First, the missing values of the columns that are included for this calculus are replaced by a constant 0. For this we use the module Simple Imputer.
Then with one Dataset Transformer module, we calculate the total recharge amount for the 6th and 7th month and create the average recharge during these 2 months. So we apply the following two principles:
Total recharge amount in a month = (total recharge data * average recharge amount data) + Total recharge Amount
if any of the data recharge columns are 0 then retain the total recharge amount column as is it.
Average recharge amount = (total recharge amount in 6th month +total recharge amount in 7th month) / 2
The HVCs are filtered from this “Average recharge amount” feature with a Dataset Filter according to the rule mentioned above.
- Creating the target value "churn" with Dataset Transformer
We use customer's data during September to define whether they have unsubscribed or not. So with the Dataset Transformer we define the principle below to create a CHURN column which will constitute our target binary value for our prediction.

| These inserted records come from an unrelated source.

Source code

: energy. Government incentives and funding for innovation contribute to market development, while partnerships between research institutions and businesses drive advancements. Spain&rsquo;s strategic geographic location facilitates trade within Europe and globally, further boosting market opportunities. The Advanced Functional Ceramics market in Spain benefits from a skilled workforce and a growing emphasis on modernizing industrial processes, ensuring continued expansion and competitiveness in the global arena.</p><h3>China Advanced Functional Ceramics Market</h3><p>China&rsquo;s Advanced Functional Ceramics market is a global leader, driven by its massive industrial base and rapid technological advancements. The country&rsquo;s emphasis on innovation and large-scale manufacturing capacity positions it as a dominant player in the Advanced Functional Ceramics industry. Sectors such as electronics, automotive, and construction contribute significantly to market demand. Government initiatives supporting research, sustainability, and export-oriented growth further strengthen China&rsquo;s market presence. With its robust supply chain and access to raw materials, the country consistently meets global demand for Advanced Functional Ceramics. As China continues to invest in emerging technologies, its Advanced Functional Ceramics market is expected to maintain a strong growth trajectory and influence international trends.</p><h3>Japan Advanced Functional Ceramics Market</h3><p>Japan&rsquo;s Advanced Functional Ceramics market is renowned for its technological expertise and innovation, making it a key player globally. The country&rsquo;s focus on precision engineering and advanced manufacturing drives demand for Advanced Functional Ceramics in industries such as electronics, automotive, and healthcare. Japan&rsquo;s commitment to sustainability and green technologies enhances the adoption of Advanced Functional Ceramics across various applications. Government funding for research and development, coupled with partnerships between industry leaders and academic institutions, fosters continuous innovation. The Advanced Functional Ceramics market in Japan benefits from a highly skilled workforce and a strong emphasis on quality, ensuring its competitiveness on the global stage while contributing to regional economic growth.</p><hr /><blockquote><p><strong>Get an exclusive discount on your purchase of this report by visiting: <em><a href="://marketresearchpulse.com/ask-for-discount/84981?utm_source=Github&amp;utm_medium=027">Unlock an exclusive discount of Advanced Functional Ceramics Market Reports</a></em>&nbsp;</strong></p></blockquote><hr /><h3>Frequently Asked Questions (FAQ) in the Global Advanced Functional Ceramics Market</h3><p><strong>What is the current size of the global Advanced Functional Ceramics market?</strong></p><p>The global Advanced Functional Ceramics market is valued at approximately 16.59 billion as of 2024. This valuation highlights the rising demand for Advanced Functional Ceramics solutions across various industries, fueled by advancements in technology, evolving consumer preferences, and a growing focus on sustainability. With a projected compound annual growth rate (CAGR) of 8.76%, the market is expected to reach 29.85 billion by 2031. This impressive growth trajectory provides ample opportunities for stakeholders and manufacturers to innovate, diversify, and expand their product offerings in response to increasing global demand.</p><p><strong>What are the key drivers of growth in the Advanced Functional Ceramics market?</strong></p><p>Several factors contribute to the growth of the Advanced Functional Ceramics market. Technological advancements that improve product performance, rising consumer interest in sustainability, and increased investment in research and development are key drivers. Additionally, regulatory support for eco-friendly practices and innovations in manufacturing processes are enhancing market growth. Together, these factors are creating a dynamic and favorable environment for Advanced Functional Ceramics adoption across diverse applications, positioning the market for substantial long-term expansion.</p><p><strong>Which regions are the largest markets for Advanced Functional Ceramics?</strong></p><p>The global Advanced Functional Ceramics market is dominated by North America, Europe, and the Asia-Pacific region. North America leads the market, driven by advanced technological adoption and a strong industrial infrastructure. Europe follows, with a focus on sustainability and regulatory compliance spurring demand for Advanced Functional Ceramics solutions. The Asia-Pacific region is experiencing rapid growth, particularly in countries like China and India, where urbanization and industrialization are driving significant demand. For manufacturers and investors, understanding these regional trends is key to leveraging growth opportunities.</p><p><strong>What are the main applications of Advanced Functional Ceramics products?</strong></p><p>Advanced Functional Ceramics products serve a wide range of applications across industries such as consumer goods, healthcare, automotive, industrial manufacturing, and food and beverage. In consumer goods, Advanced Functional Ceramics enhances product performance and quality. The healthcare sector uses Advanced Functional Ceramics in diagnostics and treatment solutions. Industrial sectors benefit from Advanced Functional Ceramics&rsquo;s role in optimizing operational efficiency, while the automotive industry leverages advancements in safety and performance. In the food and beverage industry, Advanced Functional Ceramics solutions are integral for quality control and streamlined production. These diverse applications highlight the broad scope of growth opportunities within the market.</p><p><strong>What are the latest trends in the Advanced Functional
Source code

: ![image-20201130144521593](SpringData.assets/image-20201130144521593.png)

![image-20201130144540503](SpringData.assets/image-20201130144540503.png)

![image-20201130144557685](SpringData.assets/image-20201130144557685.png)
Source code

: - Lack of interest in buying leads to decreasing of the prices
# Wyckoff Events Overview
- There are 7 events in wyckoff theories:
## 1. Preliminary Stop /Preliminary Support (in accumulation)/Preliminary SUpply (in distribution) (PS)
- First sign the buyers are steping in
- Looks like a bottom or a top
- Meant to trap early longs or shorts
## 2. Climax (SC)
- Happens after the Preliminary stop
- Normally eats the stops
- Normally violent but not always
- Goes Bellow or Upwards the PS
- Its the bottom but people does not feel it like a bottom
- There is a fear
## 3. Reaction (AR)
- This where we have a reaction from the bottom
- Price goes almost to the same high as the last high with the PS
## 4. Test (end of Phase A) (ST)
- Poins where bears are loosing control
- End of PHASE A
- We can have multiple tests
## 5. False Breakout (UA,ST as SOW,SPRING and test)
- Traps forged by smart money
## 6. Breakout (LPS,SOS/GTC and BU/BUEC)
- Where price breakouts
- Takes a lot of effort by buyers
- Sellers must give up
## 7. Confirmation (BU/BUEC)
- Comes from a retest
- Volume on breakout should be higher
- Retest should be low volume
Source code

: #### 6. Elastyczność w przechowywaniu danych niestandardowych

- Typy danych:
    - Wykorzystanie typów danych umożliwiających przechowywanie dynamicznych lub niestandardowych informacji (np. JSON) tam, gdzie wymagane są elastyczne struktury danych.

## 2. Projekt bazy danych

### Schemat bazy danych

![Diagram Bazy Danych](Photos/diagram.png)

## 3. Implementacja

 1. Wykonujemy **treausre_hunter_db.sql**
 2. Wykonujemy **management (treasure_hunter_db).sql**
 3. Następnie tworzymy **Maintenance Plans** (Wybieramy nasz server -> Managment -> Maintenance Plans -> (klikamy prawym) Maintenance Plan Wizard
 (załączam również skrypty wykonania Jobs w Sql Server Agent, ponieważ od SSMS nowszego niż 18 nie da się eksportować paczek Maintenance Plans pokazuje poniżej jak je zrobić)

If total incoming and out_coming data and volume of 2g and 3g in September are less than or equal than 0, the churn value is 1 and 0 if not.
III-3 - Preparing data
Having an ideal data is the main feature to complete a machine learning project. So we must drop unuseful data especially the data in the 9th month and String data. Moreover, missing data are replaced by mean values for float data types and median values for int data types. For these steps we use the DataFrame loader/converter module and two Simple Imputer modules and a Missing data handler.
III-4- Splitting data
With a Generic Data Splitter module, we can split our data such as the churn column is the target label and the rest constitute the train and the test data. SmartPredict has also a Labeled data splitter module for splitting automatically train data from test data with a ratio of our choice, for this project we choose 90/10 ratio. In SmartPredict, normalization of training data can be done by the Normalizer module.
III-5- Building model
• As XGBoost has excellent accuracy and adapts well to all types of data and problems, we chose it to solve our problem, so we set up the XGBoost Classifier module, as follows :
- maximum tree depth = 8
- learning rate = 0.1
- number of estimators = 200
- objective function = binary logistic
- booster = gbtree
- To train the model, we use the Trainer ML models which take the training data as input as well as the target label from the Labeled data splitter module. A trained model will be available and can be saved in an ItemSaver module once the flowchart has run.
- Then we evaluate the model with Evaluator for ML module, which takes as inputs the trained model and the test data returned. We see that we obtain an accuracy of 0.94.
NB : A "Data Object Logger" module connected to the output of a module allows us to see logs.
Finally we get a flowchart shown below. In another blog we proceed to its deployment so that we can predict whether a customer will unsubscribe or not.
Through this project, we see that SmartPredict is a powerful and easy handling platform for a data science projects.